The mental game has become an increasingly hot topic within the world of sports. It is something that I neglected for a long time in my own career. As athletes, we have the tendency to spend so much time focusing on preparing our bodies, and we tend to forget to challenge the mental game. There are hundreds of trending techniques and motivational videos; everyone senses it. The right mental state unlocks something the body cannot produce alone.

But what if the one thing that moves the needle the most in the mental game isn’t a technique at all?

The Problem With Performance-Based Identity

When your worth as a human seems to rise and fall with statistics, ERA, your coach's approval, or wins and losses, you are standing on sand. It sounds obvious, but this is the state I found myself in so many times throughout college baseball.

Tim Keller breaks this down very simply:

“If our identity is in our work, rather than Christ, success will go to our heads, and failure will go to our hearts.”

I think many athletes play the game stuck in this cage because this state can be so subtle. It disguises itself as “caring” or “being competitive,” but underneath… it is fragile. It is unsustainable in a game that is bound to go away.

Searching for Purpose

Before this perspective ever made sense to me, I began reading through Ecclesiastes in a team bible study at CMU. I found myself asking the question, “Why do I spend so much time working for the game of baseball and pouring into something that will inevitably end?”

Solomon had everything that most of us are chasing. Success, wealth, influence, accomplishment. He tested it all and observed life at the highest level. His conclusion was striking to me. He calls it all “Meaningless” or, as many translate it, “vapor” or “breath”, something that is here one moment and gone the next. They are bound to fade; they cannot carry lasting purpose on their own. He built, achieved, and experienced more than most ever will, yet he continued to come back to the same conclusion. Nothing under the sun can satisfy. I am left with more questions than I had when we began the study! Is there truly no value in the game that we play?

Solomon comes to a conclusion in chapter 12,

“Fear God, and keep his commandments: for this is the whole duty of man” Ecclesiastes 12:13

Our purpose is not in the things that we do, but who we play for. That apart from Christ, our ventures under the sun are “vapor,” but when we do it for the Lord, there is an eternal purpose instilled into what we do.

“Whatever you do, work heartily, as for the Lord and not for men” Colossians 3:23

The purpose was never in the game itself; it is in our purpose.

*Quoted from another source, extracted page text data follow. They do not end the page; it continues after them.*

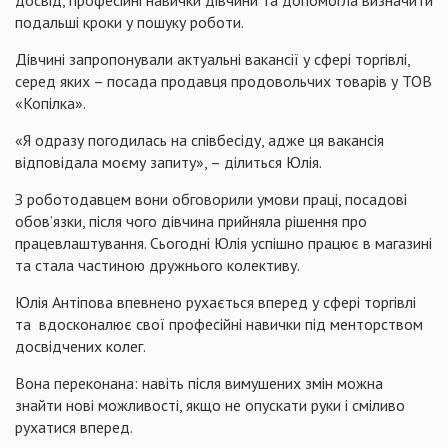
досвід, професійні навички дівчини та допомогла визначити
подальші кроки у пошуку роботи.
Дівчині запропонували актуальні вакансії у сфері торгівлі,
серед яких – посада продавця продовольчих товарів у ТОВ
«Копілка».
«Я одразу погодилась на співбесіду, адже ця вакансія
відповідала моєму запиту», – ділиться Юлія.
З роботодавцем вони обговорили умови праці, посадові
обов’язки, після чого дівчина прийняла рішення про
працевлаштування. Сьогодні Юлія успішно працює в магазині
та стала частиною дружнього колективу.
Юлія Антіпова впевнено рухається вперед у сфері торгівлі
та вдосконалює свої професійні навички під менторством
досвідчених колег.
Вона переконана: навіть після вимушених змін можна
знайти нові можливості, якщо не опускати руки і сміливо
рухатися вперед.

We are not called to play for the approval of others; we are called to work in everything we do as if we are working for the Lord, not for Man. For the first time in my career, I began to see that I am not competing for accolades for myself or for the approval of my teammates and coaches. Competing for Christ opens the door for freedom. When we compete in Christ, all that exists is opportunity to compete, to grow through experience, and to use the game as a platform for the Gospel.

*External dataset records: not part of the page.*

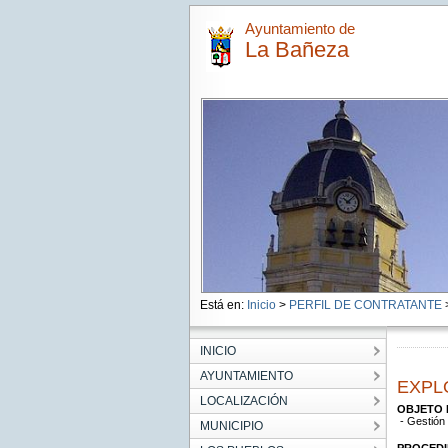
Ayuntamiento de
La Bañeza
Está en:
Inicio
>
PERFIL DE CONTRATANTE
INICIO
AYUNTAMIENTO
EXPL
LOCALIZACIÓN
OBJETO 
- Gestión 
MUNICIPIO
PROCEDI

What This Looks Like Practically

This isn’t about going through the right routine the night before you pitch, or overthinking your process the day of, it is about seeking relationship with Christ daily so that it becomes our natural response. This is not to discredit routine, and discipline, each play their own role and can be very beneficial to performance.

Throughout my career I thought just perfecting my routine would solve my problems. If I could just do everything the same way, eat the right thing the day before, drink the same thing the morning of I would perform the same way. When failure came I would overhaul what I did because it “didn’t work”. I didn’t actually have much of a routine at all. When it came down to it I was chasing after the wrong things.

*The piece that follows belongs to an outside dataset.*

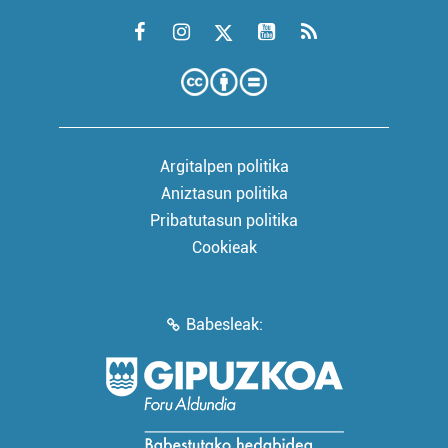
Argitalpen politika
Aniztasun politika
Pribatutasun politika
Cookieak
Babesleak:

In order to “think God’s thought’s” once we get into competition, we must draw near to him consistently. Spending time seeking the face of the Lord through prayer and time in the word can teach us more about our identity, and prepare our minds for adversity more than anything else.

“You keep him in perfect peace whose mind is stayed on you, because he trusts in you.”

Isaiah 26:3

This must become a habit. The most simple thing we can do is create a strong habit of reading the Bible, and spending time in prayer. When we keep our mind on the Lord there is a perfect peace that comes with trusting in the Lord in all circumstances.

My goal for my writing is to document my learning as I continue through my career. This is not something I have mastered, in fact this serves as a reminder to myself just as much. I hope that as I document my learning it can help athletes that are working on blending their relationship with Christ and their sport. Thank you for reading!